Singapore slips as office rents slow

Occupancy costs in Middle East the fastest growing

THIS is one ranking that Singapore would be happy not to climb: Cities with the fastest-growing rentals.

According to a semi-annual survey of office markets worldwide, Singapore now ranks 13th in terms of posting the fastest-rising rents among 172 markets, slipping from No 3 position six months ago.

Here, occupancy costs – which include expenses for management and basic building maintenance – rose 27.8 per cent from a year ago in September, CBRE said in its Global Market Rents survey out yesterday.

The pace was much slower than in Abu Dhabi, where occupancy costs in local currency shot up 94.6 per cent from a year ago. The emirate and two other Middle Eastern cities dominated the top three positions in the list of fastest-growing rentals.

”Our current perceptions are greatly affected by the current economic malaise and we tend to forget how fast rents and occupancy costs were rising over the last 12 months,” said Dr Raymond Torto, CBRE’s global chief economist.

In terms of pricing, Singapore is still rather expensive.

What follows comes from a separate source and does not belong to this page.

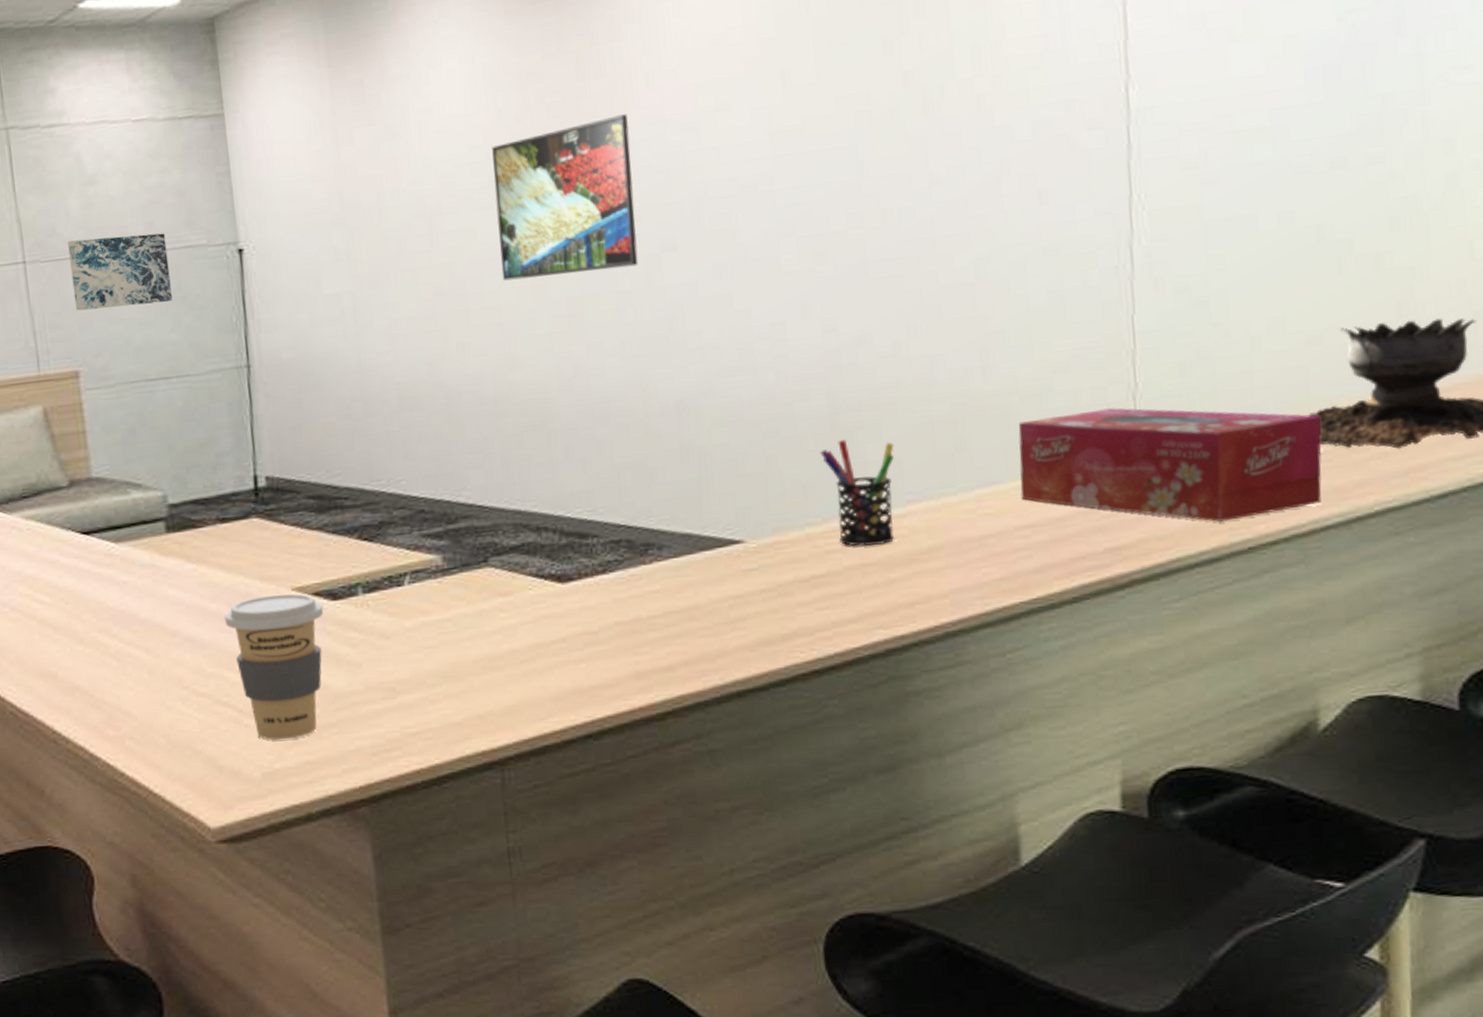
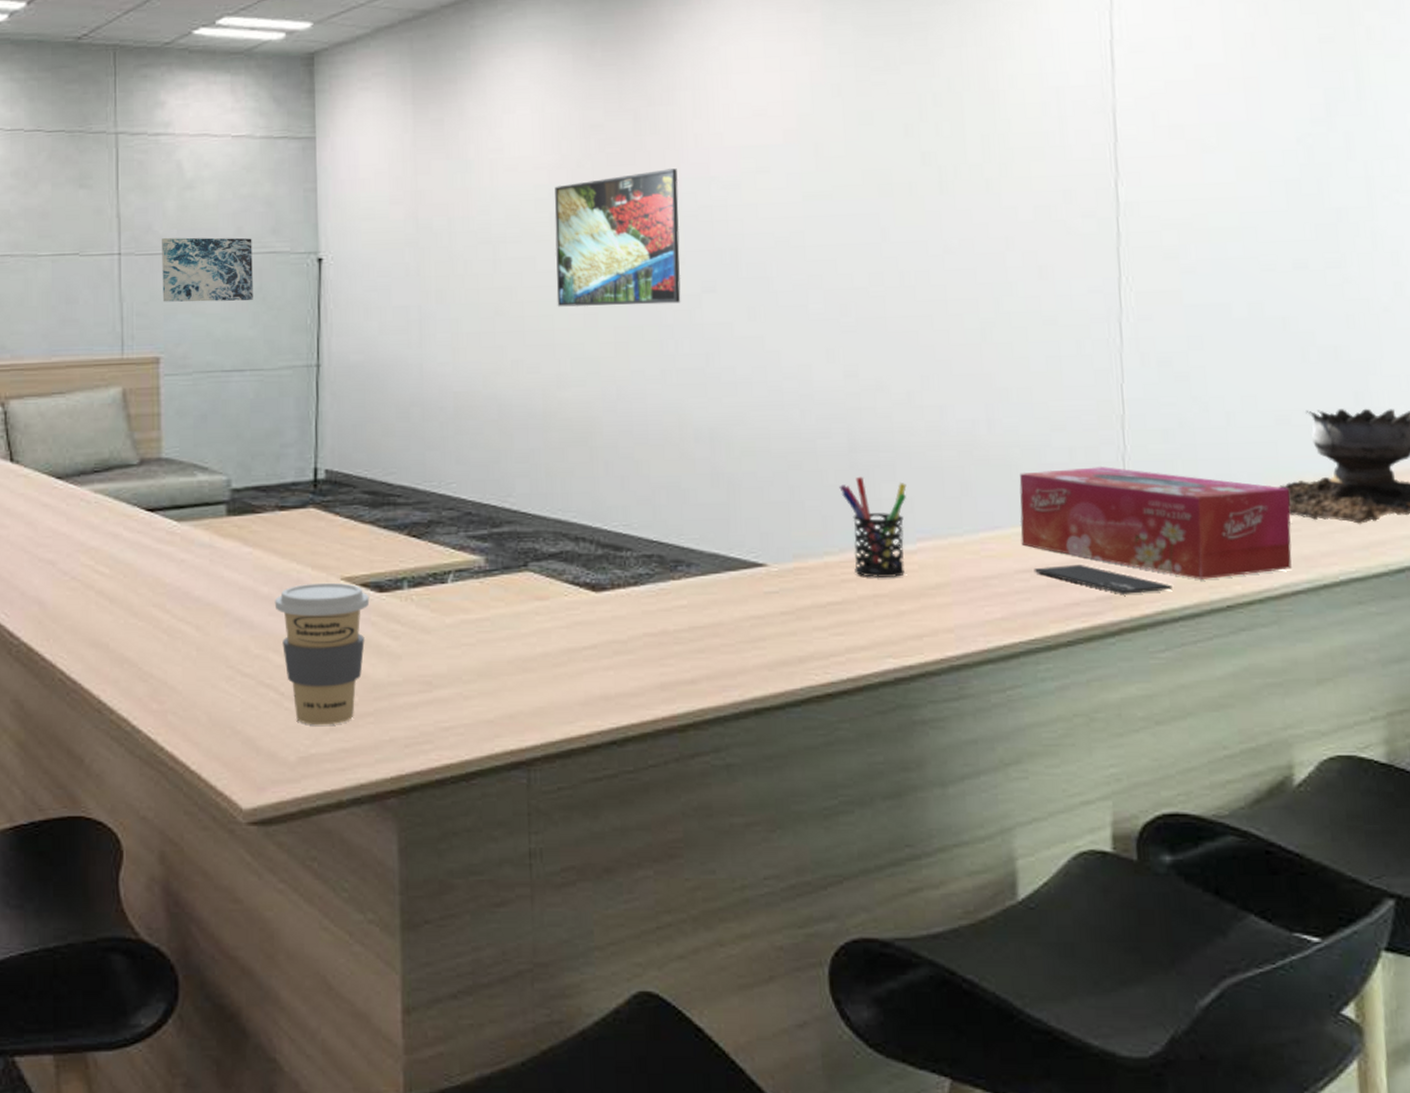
smartphone: none [1035,515,1188,544] -> present [1034,564,1172,594]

Rents of US$135.13 per square foot (psf) per year made it No 9 among the world’s most expensive office market in absolute terms. It was in the same position during the survey in May, but ranked 11th in the November survey last year.

The results bode well for Singapore’s competitiveness, said Chesterton Suntec International research head Colin Tan, especially when compared with rival cities like Hong Kong.

Hong Kong’s office rental market is more expensive than Singapore’s – as the Chinese territory ranks No 12 in the category of fastest growing rents – while Hong Kong office rents of US$234.73 psf per year make it No 3 among the world’s most expensive.

Mr Tan expects Singapore to slip further in future rankings: “One of the Government’s major policy is to ensure our competitiveness, and it is more deliberate in Singapore than elsewhere.”

He added that the Government’s recent efforts to increase office supply through the release of transitional office sites would further ease rents in the months ahead.

Worldwide, rents jumped 8 per cent compared to a year ago, almost double last year’s world inflation rate, the survey noted. Still, Dr Torto noted that the rate of change is generally slowing and in some markets, the pricing direction is down. This will bring “some relief to occupiers” but “angst to owners”.

However, he said, “unlike previous downturns, which have occurred simultaneously with extensive overbuilding, the real estate market globally today is in a stronger position to weather the difficulties than in the past”.